Near Miss for Ice Hockey Commentator Pierre McGuire

Ice hockey analyst and commentator, Pierre McGuire, had the fright of his life last Monday 18th of February while offering commentary on the Columbus Blue Jackets game against Tampa Bay Lightning at the Nationwide Arena.

The puck came screaming off the ice on a trajectory headed straight for Mr McGuire. Luckily it missed hitting him in the head by the narrowest of margins, averting what could otherwise have been a very serious injury.

Although you can bet on many outcomes in Ice Hockey, the puck striking the commentator is not one of them. If it was, the odds would be phenomenal, although, in this particular game, it came pretty close to happening as you can see from the video footage.

Ice hockey pucks must be durable in order to stand up to the punishment they receive during a game. Before bespoke pucks came into being in their own right, the game from which ice hockey is thought to have originated, was a form of field hockey and it was played with a square, wooden puck.

The game was first witnessed by Europeans in the latter part of the 17th century when they watched the Mi’kmaq Indians of Nova Scotia competing against one another. The pucks they used were carved from Cherrywood.

The name “puck” is thought to have been brought into use being derived from the Gaelic “puc” or “poc” – depending on whether the Gaelic is of Scottish or Irish origins. It meant to poke or punch.

The pucks used in the modern sport of ice hockey are made from vulcanised rubber. Vulcanising is a process whereby additives are combined with the base, natural rubber. These additives include things like sulphur and silicone, and when cured in the correct proportions, they produce a hardened material. The term “vulcanisation” come from “Vulcan” the name of the Roman God of fire.
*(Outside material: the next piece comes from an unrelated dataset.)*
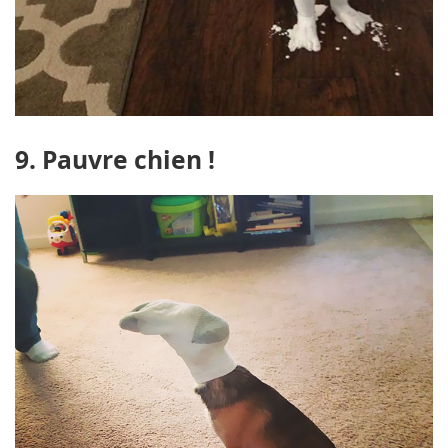
9. Pauvre chien !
In modern ice hockey, pucks can travel up to speeds of around 100mph. The standard puck is three inches in diameter and one inch thick. They weigh anywhere between 5.5 and 6 ounces although some are lighter or heavier if they are for specific things.

They can be colour coded too, so, for example, a blue four-ounce puck is used for training youngsters, while a heavy ten-ounce puck (usually coloured pink or orange) is used in practice by players trying to develop their shooting strength or hockey stick handling skills. White pucks are used in training by goalkeepers.

The puck that nearly struck Pierre McGuire was a standard black puck.

Ice Hockey match spectators are protected pitch-side by a wall of transparent, impact modified acrylic, as can be seen in the background of this video. The players on the rink and off wear padded suits and helmets. Mr McGuire, who was sat on the players’ bench when the incident occurred, was dressed in a suit and had nothing more than a pair of headphones on his head and a microphone in front of his mouth.

If the puck had hit him, it could have caused him some serious harm. As it was, it passed millimetres in front of his head and crashed into one of the broadcaster’s cameras. It was travelling so fast that his reaction of throwing up his hands and moving his head back, came after the puck had already narrowly missed him.

Being the professional that he is, Mr McGuire continued his commentary on the game, totally unphased.